• TASK INPUTS:
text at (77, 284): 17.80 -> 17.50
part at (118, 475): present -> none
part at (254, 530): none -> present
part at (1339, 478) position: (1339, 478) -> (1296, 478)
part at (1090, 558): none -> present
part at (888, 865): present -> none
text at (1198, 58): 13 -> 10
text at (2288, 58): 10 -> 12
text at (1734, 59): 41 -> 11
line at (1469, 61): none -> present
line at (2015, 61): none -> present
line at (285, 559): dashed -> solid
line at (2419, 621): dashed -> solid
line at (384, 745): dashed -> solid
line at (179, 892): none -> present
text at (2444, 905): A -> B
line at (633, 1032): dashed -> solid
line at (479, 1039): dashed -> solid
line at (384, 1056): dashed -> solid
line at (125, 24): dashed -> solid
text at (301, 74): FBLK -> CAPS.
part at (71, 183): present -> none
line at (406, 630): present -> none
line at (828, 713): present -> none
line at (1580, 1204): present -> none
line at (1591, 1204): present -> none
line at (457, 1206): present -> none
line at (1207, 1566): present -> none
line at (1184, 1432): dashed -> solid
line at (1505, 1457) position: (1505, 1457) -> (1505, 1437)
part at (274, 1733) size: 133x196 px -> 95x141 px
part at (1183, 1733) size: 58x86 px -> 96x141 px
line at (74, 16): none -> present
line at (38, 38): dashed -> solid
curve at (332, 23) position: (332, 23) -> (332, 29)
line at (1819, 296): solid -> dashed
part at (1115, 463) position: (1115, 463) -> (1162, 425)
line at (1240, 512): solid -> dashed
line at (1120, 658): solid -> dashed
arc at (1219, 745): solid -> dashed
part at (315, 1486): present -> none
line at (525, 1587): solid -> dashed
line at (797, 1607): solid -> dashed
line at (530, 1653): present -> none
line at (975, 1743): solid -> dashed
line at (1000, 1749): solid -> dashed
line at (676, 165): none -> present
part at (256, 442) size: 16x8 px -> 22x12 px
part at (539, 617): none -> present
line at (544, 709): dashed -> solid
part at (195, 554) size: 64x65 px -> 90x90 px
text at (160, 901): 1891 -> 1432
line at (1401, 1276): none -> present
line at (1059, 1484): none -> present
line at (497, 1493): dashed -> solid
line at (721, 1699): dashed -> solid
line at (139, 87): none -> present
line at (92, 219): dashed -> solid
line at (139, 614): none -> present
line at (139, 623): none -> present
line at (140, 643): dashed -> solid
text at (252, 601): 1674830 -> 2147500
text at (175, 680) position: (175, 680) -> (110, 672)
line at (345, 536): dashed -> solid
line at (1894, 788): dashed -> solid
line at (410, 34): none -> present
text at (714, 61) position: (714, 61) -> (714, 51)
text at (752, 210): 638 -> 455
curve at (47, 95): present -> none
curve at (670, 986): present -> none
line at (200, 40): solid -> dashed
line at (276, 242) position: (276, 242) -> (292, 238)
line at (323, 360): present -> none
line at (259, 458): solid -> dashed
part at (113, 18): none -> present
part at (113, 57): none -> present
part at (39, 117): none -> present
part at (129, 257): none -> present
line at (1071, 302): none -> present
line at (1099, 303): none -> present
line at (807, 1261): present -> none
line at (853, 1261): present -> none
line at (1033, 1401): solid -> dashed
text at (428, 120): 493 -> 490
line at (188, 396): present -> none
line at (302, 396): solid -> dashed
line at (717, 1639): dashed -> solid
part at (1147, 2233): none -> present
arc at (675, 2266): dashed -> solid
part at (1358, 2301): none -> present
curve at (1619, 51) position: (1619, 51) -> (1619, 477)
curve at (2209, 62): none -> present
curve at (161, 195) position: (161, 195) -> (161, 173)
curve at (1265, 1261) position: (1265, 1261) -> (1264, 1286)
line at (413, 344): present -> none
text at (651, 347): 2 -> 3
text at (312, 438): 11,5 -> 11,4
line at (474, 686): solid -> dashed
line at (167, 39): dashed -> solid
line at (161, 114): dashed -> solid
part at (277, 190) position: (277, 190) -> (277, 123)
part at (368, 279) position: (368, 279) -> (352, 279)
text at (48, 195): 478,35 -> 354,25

• SET EXERCISE: List every line of the material above that contains the word "size", reproducing each such line in full.

• WRITTEN ANSWER:
part at (274, 1733) size: 133x196 px -> 95x141 px
part at (1183, 1733) size: 58x86 px -> 96x141 px
part at (256, 442) size: 16x8 px -> 22x12 px
part at (195, 554) size: 64x65 px -> 90x90 px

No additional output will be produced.